Savannah's is housed in a building that held the first car dealership in St. Petersburg and most recently was home to a jazz club. It's been beautifully restored by co-owner John Warren. There's a pressed tin ceiling high above the dining room, cool copper sconces and a French Quarter-style balcony in the back that can host private parties.

The floor is original tile, which is pretty and traditional but means the restaurant has a lot of hard surfaces that reflect sound. Even with only a half-dozen tables occupied, Savanah's is loud. Another problem: The doorless archway leading to the kitchen is smack in the middle of the back wall, showering the dining room with clanging pots, bright lights and bickering prep cooks.
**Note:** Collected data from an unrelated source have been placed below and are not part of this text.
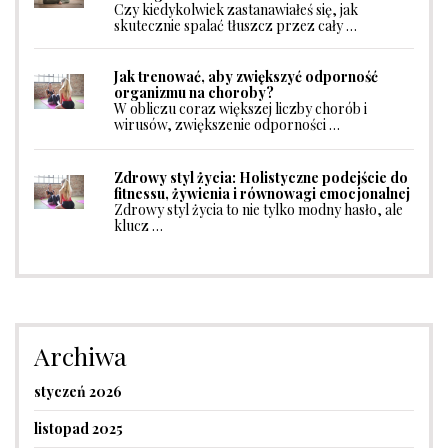
Czy kiedykolwiek zastanawiałeś się, jak
skutecznie spalać tłuszcz przez cały …
Jak trenować, aby zwiększyć odporność
organizmu na choroby?
W obliczu coraz większej liczby chorób i
wirusów, zwiększenie odporności …
Zdrowy styl życia: Holistyczne podejście do
fitnessu, żywienia i równowagi emocjonalnej
Zdrowy styl życia to nie tylko modny hasło, ale
klucz …
Archiwa
styczeń 2026
listopad 2025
Not everything is as straightforward as the heavenly sides I mentioned above, but most of it is just as good. Catfish ($17) here has a flakier, richer crust than the flat cornmeal coating I anticipated, the batter thick and brown and crenellated with crisp outcroppings of dough. Seafood Jambalaya ($17) is low on tomato and a bit soupy, but the deeply flavored roux at its base — and a massive amount of andouille sausage and tender shrimp, mussels and scallops — holds the dish together.

At first, fried chicken ($16) seems a rather simple and remarkably tasty treat. The juicy boneless breast is coated in salty breading cut by the tang of buttermilk and topped by rich, café au lait-colored milk gravy that tastes like nothing other than chicken and happiness. Collards sidle up to the chicken — a perfect match — as do roughly smashed potatoes loaded with cream and butter and drizzled with more heavenly gravy.

Maybe because the piece of chicken is a notoriously bland boneless breast, Savannah's feels the need to stuff it with goat cheese, onions and mushrooms. It's unnecessary and distracting: Gravy, crunchy breading and fine cooking more than justify the cut.

The only haute-speak on the menu may be the pork "Napoleon" ($19), which is really just a fancy word for piling moist, herb-infused pulled pork onto flaky puff pastry, along with some superfluous caramelized onions and a sweet and slow-cooked mushroom ragout. The ingredients are damn tasty, but the dish never seems to come together.

When it comes to appetizers, if you love Savannah's collards — only the certifiably insane wouldn't — you'll likely love them just as much crammed into a fried "low country" egg roll ($9), with chunks of chicken and rich Tasso ham. Goofy, yes, but the flavors are more authentic than you might think.

Savannah's other apps continue the crowd-pleasing trend: golden fritters dotted with corn and chopped oyster ($7); twin cakes — one of crab, the other of pink crawfish ($9), and classic pimento cheese spread on basic flatbread ($7). Extremely tasty, nicely accomplished, but nothing too haute about it, thank you.

That's the real joy of Savannah's. Sure, I seek out innovative chefs and reward restaurants that push the culinary envelope. But I'm always happy to find a restaurant that serves exactly what I'm expecting with panache and skill.

Savannah's is that kind of place, a menu loaded with a slew of reliable, expertly executed and reasonably priced dishes that are easily at the top of an underrepresented culinary genre.